Segment Open
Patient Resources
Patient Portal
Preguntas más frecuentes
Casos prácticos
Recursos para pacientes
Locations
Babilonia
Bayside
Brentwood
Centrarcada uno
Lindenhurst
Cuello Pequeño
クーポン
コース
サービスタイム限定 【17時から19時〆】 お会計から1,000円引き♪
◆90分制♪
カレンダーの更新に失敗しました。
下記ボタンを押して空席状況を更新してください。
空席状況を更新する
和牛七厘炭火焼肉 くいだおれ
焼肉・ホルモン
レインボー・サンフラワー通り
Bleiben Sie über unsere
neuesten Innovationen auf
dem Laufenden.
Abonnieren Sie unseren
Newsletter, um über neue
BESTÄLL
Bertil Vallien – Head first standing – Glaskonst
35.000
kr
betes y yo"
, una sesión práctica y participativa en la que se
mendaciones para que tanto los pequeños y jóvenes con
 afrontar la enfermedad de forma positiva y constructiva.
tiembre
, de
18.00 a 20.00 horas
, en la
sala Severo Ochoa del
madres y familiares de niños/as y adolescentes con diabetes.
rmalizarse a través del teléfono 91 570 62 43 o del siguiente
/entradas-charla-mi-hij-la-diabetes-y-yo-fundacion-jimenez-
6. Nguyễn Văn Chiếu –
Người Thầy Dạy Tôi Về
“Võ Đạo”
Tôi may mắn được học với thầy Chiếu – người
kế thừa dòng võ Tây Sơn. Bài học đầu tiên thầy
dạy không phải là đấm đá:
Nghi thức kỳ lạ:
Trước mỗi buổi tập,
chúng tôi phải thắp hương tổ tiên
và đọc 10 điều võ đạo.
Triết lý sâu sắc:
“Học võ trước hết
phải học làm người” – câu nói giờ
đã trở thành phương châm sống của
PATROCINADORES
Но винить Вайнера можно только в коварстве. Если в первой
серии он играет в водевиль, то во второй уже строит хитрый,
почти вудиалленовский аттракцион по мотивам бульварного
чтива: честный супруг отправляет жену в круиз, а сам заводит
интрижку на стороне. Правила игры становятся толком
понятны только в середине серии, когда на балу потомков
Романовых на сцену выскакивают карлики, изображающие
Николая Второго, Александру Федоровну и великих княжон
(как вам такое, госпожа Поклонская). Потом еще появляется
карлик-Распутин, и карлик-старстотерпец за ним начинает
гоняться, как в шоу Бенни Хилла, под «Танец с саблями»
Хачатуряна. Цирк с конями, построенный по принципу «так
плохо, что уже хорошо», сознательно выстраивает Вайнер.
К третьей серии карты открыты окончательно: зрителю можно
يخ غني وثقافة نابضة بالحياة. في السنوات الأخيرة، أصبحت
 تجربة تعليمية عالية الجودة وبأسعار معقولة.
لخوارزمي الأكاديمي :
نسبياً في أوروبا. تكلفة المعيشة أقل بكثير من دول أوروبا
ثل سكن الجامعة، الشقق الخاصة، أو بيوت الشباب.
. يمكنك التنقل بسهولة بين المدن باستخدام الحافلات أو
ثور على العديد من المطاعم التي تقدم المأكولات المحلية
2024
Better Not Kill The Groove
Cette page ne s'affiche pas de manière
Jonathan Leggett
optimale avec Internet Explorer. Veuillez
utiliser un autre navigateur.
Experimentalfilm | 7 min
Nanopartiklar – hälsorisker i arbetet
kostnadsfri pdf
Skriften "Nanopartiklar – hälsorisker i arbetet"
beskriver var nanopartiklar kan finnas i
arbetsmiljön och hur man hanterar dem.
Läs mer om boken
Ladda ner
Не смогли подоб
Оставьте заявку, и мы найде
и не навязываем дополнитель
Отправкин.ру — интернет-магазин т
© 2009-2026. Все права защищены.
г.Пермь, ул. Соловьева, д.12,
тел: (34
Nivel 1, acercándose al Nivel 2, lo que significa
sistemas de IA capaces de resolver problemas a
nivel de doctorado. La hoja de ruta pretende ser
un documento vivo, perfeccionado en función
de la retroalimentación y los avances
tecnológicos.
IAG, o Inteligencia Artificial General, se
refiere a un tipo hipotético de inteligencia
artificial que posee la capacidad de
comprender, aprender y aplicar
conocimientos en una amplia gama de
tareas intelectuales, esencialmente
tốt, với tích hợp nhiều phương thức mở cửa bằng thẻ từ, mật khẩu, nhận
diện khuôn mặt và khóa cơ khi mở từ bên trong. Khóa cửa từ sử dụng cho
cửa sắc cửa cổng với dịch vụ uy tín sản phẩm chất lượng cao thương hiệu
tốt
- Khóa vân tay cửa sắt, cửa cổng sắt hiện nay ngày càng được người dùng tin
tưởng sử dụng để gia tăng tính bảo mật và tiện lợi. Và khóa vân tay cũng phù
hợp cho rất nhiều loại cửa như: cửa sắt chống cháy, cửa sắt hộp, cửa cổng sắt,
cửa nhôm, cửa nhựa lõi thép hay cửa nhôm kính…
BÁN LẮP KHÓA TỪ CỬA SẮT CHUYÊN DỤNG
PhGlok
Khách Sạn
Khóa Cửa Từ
Segment Closed
**Goal of the exercise:**
Repeat the records word for word.

**Reply to the task:**
Patient Resources
Patient Portal
Preguntas más frecuentes
Casos prácticos
Recursos para pacientes
Locations
Babilonia
Bayside
Brentwood
Centrarcada uno
Lindenhurst
Cuello Pequeño
クーポン
コース
サービスタイム限定 【17時から19時〆】 お会計から1,000円引き♪
◆90分制♪
カレンダーの更新に失敗しました。
下記ボタンを押して空席状況を更新してください。
空席状況を更新する
和牛七厘炭火焼肉 くいだおれ
焼肉・ホルモン
レインボー・サンフラワー通り
Bleiben Sie über unsere
neuesten Innovationen auf
dem Laufenden.
Abonnieren Sie unseren
Newsletter, um über neue
BESTÄLL
Bertil Vallien – Head first standing – Glaskonst
35.000
kr
betes y yo"
, una sesión práctica y participativa en la que se
mendaciones para que tanto los pequeños y jóvenes con
 afrontar la enfermedad de forma positiva y constructiva.
tiembre
, de
18.00 a 20.00 horas
, en la
sala Severo Ochoa del
madres y familiares de niños/as y adolescentes con diabetes.
rmalizarse a través del teléfono 91 570 62 43 o del siguiente
/entradas-charla-mi-hij-la-diabetes-y-yo-fundacion-jimenez-
6. Nguyễn Văn Chiếu –
Người Thầy Dạy Tôi Về
“Võ Đạo”
Tôi may mắn được học với thầy Chiếu – người
kế thừa dòng võ Tây Sơn. Bài học đầu tiên thầy
dạy không phải là đấm đá:
Nghi thức kỳ lạ:
Trước mỗi buổi tập,
chúng tôi phải thắp hương tổ tiên
và đọc 10 điều võ đạo.
Triết lý sâu sắc:
“Học võ trước hết
phải học làm người” – câu nói giờ
đã trở thành phương châm sống của
PATROCINADORES
Но винить Вайнера можно только в коварстве. Если в первой
серии он играет в водевиль, то во второй уже строит хитрый,
почти вудиалленовский аттракцион по мотивам бульварного
чтива: честный супруг отправляет жену в круиз, а сам заводит
интрижку на стороне. Правила игры становятся толком
понятны только в середине серии, когда на балу потомков
Романовых на сцену выскакивают карлики, изображающие
Николая Второго, Александру Федоровну и великих княжон
(как вам такое, госпожа Поклонская). Потом еще появляется
карлик-Распутин, и карлик-старстотерпец за ним начинает
гоняться, как в шоу Бенни Хилла, под «Танец с саблями»
Хачатуряна. Цирк с конями, построенный по принципу «так
плохо, что уже хорошо», сознательно выстраивает Вайнер.
К третьей серии карты открыты окончательно: зрителю можно
يخ غني وثقافة نابضة بالحياة. في السنوات الأخيرة، أصبحت
 تجربة تعليمية عالية الجودة وبأسعار معقولة.
لخوارزمي الأكاديمي :
نسبياً في أوروبا. تكلفة المعيشة أقل بكثير من دول أوروبا
ثل سكن الجامعة، الشقق الخاصة، أو بيوت الشباب.
. يمكنك التنقل بسهولة بين المدن باستخدام الحافلات أو
ثور على العديد من المطاعم التي تقدم المأكولات المحلية
2024
Better Not Kill The Groove
Cette page ne s'affiche pas de manière
Jonathan Leggett
optimale avec Internet Explorer. Veuillez
utiliser un autre navigateur.
Experimentalfilm | 7 min
Nanopartiklar – hälsorisker i arbetet
kostnadsfri pdf
Skriften "Nanopartiklar – hälsorisker i arbetet"
beskriver var nanopartiklar kan finnas i
arbetsmiljön och hur man hanterar dem.
Läs mer om boken
Ladda ner
Не смогли подоб
Оставьте заявку, и мы найде
и не навязываем дополнитель
Отправкин.ру — интернет-магазин т
© 2009-2026. Все права защищены.
г.Пермь, ул. Соловьева, д.12,
тел: (34
Nivel 1, acercándose al Nivel 2, lo que significa
sistemas de IA capaces de resolver problemas a
nivel de doctorado. La hoja de ruta pretende ser
un documento vivo, perfeccionado en función
de la retroalimentación y los avances
tecnológicos.
IAG, o Inteligencia Artificial General, se
refiere a un tipo hipotético de inteligencia
artificial que posee la capacidad de
comprender, aprender y aplicar
conocimientos en una amplia gama de
tareas intelectuales, esencialmente
tốt, với tích hợp nhiều phương thức mở cửa bằng thẻ từ, mật khẩu, nhận
diện khuôn mặt và khóa cơ khi mở từ bên trong. Khóa cửa từ sử dụng cho
cửa sắc cửa cổng với dịch vụ uy tín sản phẩm chất lượng cao thương hiệu
tốt
- Khóa vân tay cửa sắt, cửa cổng sắt hiện nay ngày càng được người dùng tin
tưởng sử dụng để gia tăng tính bảo mật và tiện lợi. Và khóa vân tay cũng phù
hợp cho rất nhiều loại cửa như: cửa sắt chống cháy, cửa sắt hộp, cửa cổng sắt,
cửa nhôm, cửa nhựa lõi thép hay cửa nhôm kính…
BÁN LẮP KHÓA TỪ CỬA SẮT CHUYÊN DỤNG
PhGlok
Khách Sạn
Khóa Cửa Từ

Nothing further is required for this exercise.